D’abord parce qu’elle est un personnage biblique, et même un personnage biblique important. Contrairement à Joseph, qui disparaît peu après la naissance de Jésus, Marie reste sur la scène jusqu’au bout. On la retrouve à plusieurs reprises dans les évangiles: elle est avec son fils aux noces de Cana; elle se fait rabrouer lorsqu’elle vient le chercher; elle est pourtant encore là au pied de la croix. On la rencontre même au début des Actes des apôtres, membre du groupe qui se rassemblent à Jérusalem après la résurrection de leur Seigneur. Ensuite, parce que Marie mène un peu de féminité dans un christianisme qui, parfois, en manque cruellement.
Mais quelle Marie faut-il placer dans votre crèche? La Vierge Marie? La Mère de Dieu? Notre-Dame? Ou encore une autre Marie? Je vais examiner ces figures les unes après les autres.

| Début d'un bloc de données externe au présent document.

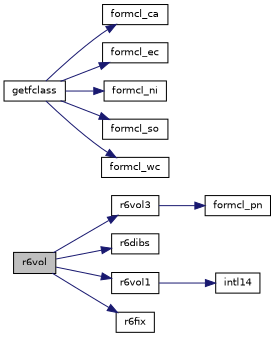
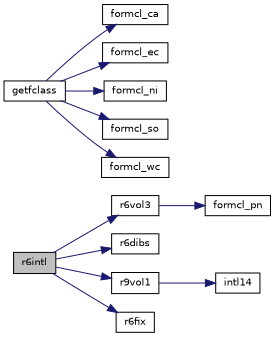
  digraph {
    rankdir=LR
    node [color=black fillcolor=white fontname=Helvetica fontsize=10 shape=record style=filled]
    edge [color=midnightblue fontname=Helvetica fontsize=10 labelfontname=Helvetica labelfontsize=10 style=solid]
-   n1 [fillcolor=grey75 fontcolor=black height=0.2 label=r6vol width=0.4]
+   n1 [fillcolor=grey75 fontcolor=black height=0.2 label=r6intl width=0.4]
    n2 [height=0.2 label=r6vol3 width=0.4]
    n3 [height=0.2 label=r6dibs width=0.4]
-   n4 [height=0.2 label=r6vol1 width=0.4]
+   n4 [height=0.2 label=r9vol1 width=0.4]
    n5 [height=0.2 label=r6fix width=0.4]
    n6 [height=0.2 label=getfclass width=0.4]
    n7 [height=0.2 label=formcl_ca width=0.4]
    n8 [height=0.2 label=formcl_ec width=0.4]
    n9 [height=0.2 label=formcl_ni width=0.4]
    n10 [height=0.2 label=formcl_so width=0.4]
    n11 [height=0.2 label=formcl_wc width=0.4]
    n12 [height=0.2 label=formcl_pn width=0.4]
    n13 [height=0.2 label=intl14 width=0.4]
    n1 -> n2
    n1 -> n3
    n1 -> n4
    n1 -> n5
    n2 -> n12
    n4 -> n13
    n6 -> n7
    n6 -> n8
    n6 -> n9
    n6 -> n10
    n6 -> n11
  }
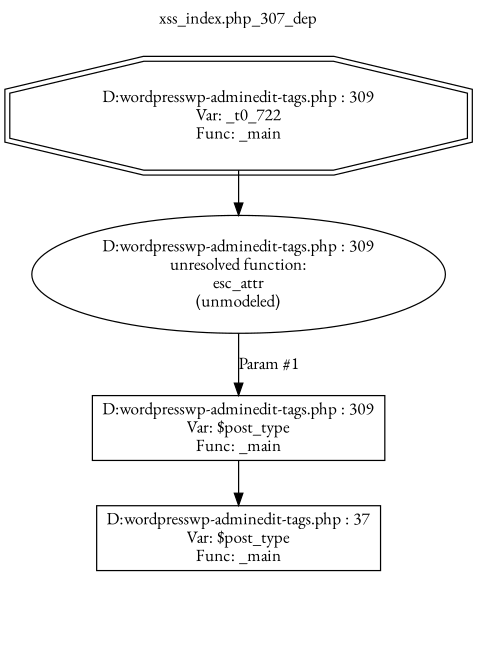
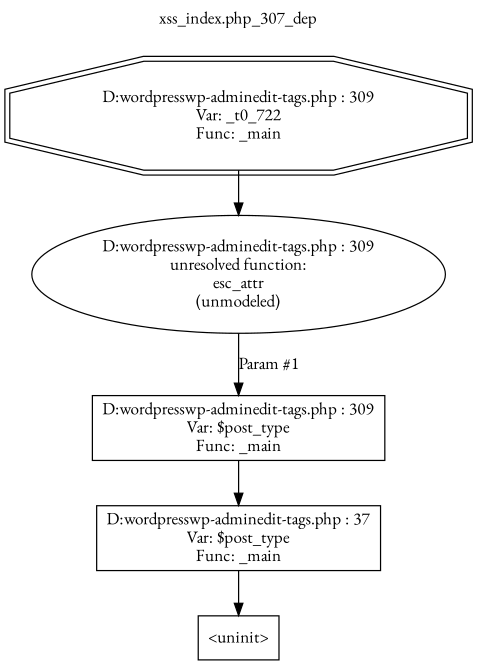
  digraph {
    label="xss_index.php_307_dep"
    labelloc=t
    fontname="EB Garamond"
    node [shape=box fontname="EB Garamond"]
    edge [fontname="EB Garamond"]
    n1 [label="D:\wordpress\wp-admin\edit-tags.php : 309\nVar: _t0_722\nFunc: _main\n" shape=doubleoctagon]
    n2 [label="D:\wordpress\wp-admin\edit-tags.php : 309\nunresolved function:\nesc_attr\n(unmodeled)\n" shape=ellipse]
    n3 [label="D:\wordpress\wp-admin\edit-tags.php : 309\nVar: $post_type\nFunc: _main\n"]
    n4 [label="D:\wordpress\wp-admin\edit-tags.php : 37\nVar: $post_type\nFunc: _main\n"]
+   n5 [label="<uninit>"]
    n1 -> n2
    n2 -> n3 [label="Param #1"]
    n3 -> n4
+   n4 -> n5
  }
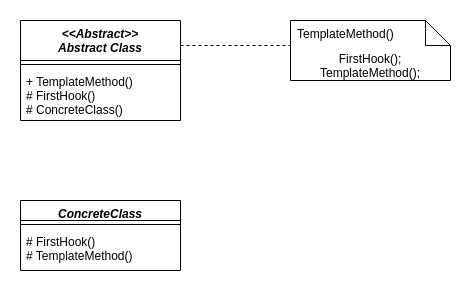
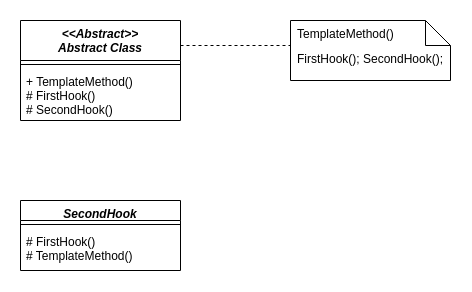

  • Faut-il placer « la Vierge Marie » dans votre crèche? (Je ne parviens pas à écrire l’ambigu « Mettez Marie! ») Si par la Vierge Marie, vous entendez celle qui, selon les évangiles selon Matthieu chapitre 1, versets 18-24, et selon Luc chapitre 1, versets 26-36 (Trouver une traduction française) était vierge au moment de la conception de Jésus, alors, la réponse est indiscutablement oui. Des deux évangiles, c’est Luc qui affirme le plus fortement cette virginité. Marie demande à l’ange: « Comment cela se fera-t-il puisque je suis vierge? » Luc 1, 34. Et l’ange lui répond: « L’Esprit Saint viendra sur toi, et la puissance du Très Haut te couvrira de son ombre ». C’est clair, même si justement, le récit reste un peu obscur. Cette « ombre » me semble évocatrice de la part d’ombre justement qui entoure cette naissance. La manière dont elle pourrait concevoir ce fils est d’ailleurs la seule chose qui intrigue Marie. Qu’on appelle son fils, « Fils du Très Haut », que le Seigneur Dieu lui donne le trône de David, qu’il règne pour toujours sur la maison de Jacob, que son règne n’ait pas de fin, Marie semble trouver cela normal. Ce qui l’intrigue, c’est la manière dont il pourrait bien être conçu. Mais si par Marie la Vierge, vous entendez celle qui aurait elle-même été conçue sans péché (Immaculée Conception), celle qui serait restée vierge toue sa vie (Virginité Perpétuelle) et celle à qui Dieu aurait évité de mourir (Assomption chez les Catholiques ou Endormissement chez les Orthodoxes), alors là, je trouve que c’est pousser le bouchon beaucoup trop loin. On peut, bien entendu, croire ce que l’on veut, mais ces dogmes-là (Immaculé Conception, Virginité Perpétuelle et Assomption ou Endormissement) n’ont absolument et définitivement aucun fondement biblique. Au contraire, les évangiles nous parlent des frères et sœurs de Jésus, et comment imaginer qu’ils n’ont pas été conçus et qu’ils ne sont pas nés comme vous et moi. Et nous n’avons pas la moindre information sur la fin de Marie. Parce qu’il serait difficile de comprendre que les évangiles ou que les actes des apôtres aient caché une fin miraculeuse de Marie, nous devons plutôt penser qu’elle est morte comme n’importe quel être humain.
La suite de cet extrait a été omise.